Jim & Andy (& Hume)

Andy Kaufman was an entertainer in the late 70s and early 80s who would do anything to make people laugh, except tell jokes. He disliked conventional stand-up so tried his hand everything else instead, including sketch shows, performance art, music, dance, art and wrestling.

In 1999, Jim Carrey played Andy Kaufman in Man on The Moon – a film that tracks Kaufman’s rise from small comedy clubs to international fame. Carrey decided to commit to the role fully, staying in character between takes and refusing to acknowledge the existence of a ‘Jim’ behind the act. To all extents and purposes, he was ‘Andy’.

Then, in 2017, Chris Smith used behind-the-scenes footage of the 1999 film and intercut it with a modern-day Jim Carrey interview. In it, Carrey reflects on what it was like to play Kaufman, straying into deep questions about acting and performance, as well as reflecting on identity as a concept.

The first thing that strikes you about the film is the sheer intensity of Carrey. Like Kaufman, he refuses to draw boundaries around his characters: there is no simple beginning or end to his performance. Sometimes his commitment makes for uncomfortable viewing. Everyone on set, from the director to the make-up artists, have to put up with ‘Andy’ and all of his escapades, including crashed cars, emotional break downs and actual fist-fights.

But despite the annoyance, there is a general understanding that Carrey is doing something quite special. He is prepared to take the project wherever it leads him and is uncompromising when offered the easy out. After a particularly confrontational day on set, the director (Milos Forman) asks Carrey to tone down the act. Carrey claims that it is not an option: he either commits himself fully or simply offers an ‘impersonation’ of Kaufman. Forman sighs. “No, I do not want to end it”.

This is the crux of Carrey’s mission. He wants to go beyond ‘impersonating’ and fully abandon himself to another person’s thoughts and feelings. It is as if he has had the personality of Kaufman locked away in his own psyche; all he has to do is switch the other voices off.

The ease of this transition is disturbing. By not responding to ‘Jim’ and only acknowledging ‘Andy’, you slowly forget that the person in the footage is the same person you see reminiscing years later. It is as if the identity of ‘Jim’ is only maintained by the conventions of language; by rejecting the conventions and switching something in his head, Carrey forms a new identity. He makes a mockery of the idea that our identities are permanent or stable.

In the philosophical sphere, Carrey’s behaviour amounts to a rejection of reductionism. Reductionists hold that facts about identity can be reduced to facts about something else, allowing the concept of identity to be fully explicable. Famously, Locke thought that identity could be reduced to facts about memory, whereas other philosophers thought physical facts were vital. Either way, reductionists think identity has necessary and sufficient conditions, which can give us a full account of who we are.

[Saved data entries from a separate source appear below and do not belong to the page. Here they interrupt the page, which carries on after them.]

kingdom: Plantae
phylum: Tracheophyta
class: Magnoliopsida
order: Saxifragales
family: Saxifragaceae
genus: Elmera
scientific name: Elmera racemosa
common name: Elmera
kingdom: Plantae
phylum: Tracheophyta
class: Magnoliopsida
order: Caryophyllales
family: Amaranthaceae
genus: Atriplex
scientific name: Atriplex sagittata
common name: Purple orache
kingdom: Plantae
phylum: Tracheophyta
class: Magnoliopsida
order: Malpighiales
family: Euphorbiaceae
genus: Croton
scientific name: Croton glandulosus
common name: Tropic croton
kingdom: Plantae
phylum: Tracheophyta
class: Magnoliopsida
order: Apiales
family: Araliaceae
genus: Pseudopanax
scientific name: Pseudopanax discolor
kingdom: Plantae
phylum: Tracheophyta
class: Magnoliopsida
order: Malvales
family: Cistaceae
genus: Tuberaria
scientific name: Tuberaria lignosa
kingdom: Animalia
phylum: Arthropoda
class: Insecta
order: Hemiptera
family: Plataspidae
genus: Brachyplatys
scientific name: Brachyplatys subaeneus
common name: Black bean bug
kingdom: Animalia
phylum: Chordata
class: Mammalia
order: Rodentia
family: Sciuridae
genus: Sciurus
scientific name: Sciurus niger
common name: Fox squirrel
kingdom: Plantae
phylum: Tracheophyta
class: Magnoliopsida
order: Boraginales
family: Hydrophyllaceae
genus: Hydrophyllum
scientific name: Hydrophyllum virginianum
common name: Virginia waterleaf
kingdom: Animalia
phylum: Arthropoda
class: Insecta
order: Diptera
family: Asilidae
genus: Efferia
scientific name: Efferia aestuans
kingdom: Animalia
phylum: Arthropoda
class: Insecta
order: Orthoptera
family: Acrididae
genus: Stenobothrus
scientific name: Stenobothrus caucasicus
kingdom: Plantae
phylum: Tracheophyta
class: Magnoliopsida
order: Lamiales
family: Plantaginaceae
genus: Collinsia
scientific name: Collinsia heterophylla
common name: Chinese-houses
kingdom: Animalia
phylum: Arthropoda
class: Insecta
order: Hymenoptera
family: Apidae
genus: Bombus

The ease of Carrey’s transition seems to speak to another truth. Identity is not fixed, certain or determinate; it is loose, ambiguous and ever-changing. There are no simple facts, psychological or physical, that can provide a firm grip on who we are since our identity changes every time we walk into a room. I am, for example, simultaneously a son, a brother, a friend, a colleague, a student, a customer and a citizen. My identity permeates throughout other people, and I can be multiple different things at the same time. I’d like to think there is as single thread that unites the divergent parts into a unified whole, but how can I know such a thread is there?

Hume thought all knowledge comes from impressions, but we have no single or simple impression of the self. When I reflect on who I am, I just find my own perceptions – I can never “catch” the thing that is having the thoughts. It is like trying to experience the point at which you fall asleep or the moment the fridge light goes off when you close the door. Hume therefore argued that we have no knowledge of our own identity. Our imagination creates a semblance of continuity,  which gives us the sense there is something more stable and fixed than our kaleidoscopic societal identities.

Carrey has made his home with this confusion and duplicity: he is “fine just floating” on his “quiet, gentle seat in the universe”. At points Carrey can sound glib (“there is just me and the tea cup”) but is also capable of teasing out some genuinely important ideas. His philosophy might not be fully developed in the film, yet it does raise some questions that we should all take more seriously.

Ultimately, however, who knows if this is ‘actually’ Carrey talking or simply another avatar in his head. Right now, he is a softly-spoken monk-type. Tomorrow, who knows. Maybe he will adopt another character and make a documentary of the time he made the ‘Jim & Andy’. This might help explain his erratic behaviour over the last couple of months, but it does nothing to answer the philosophical questions that the documentary poses.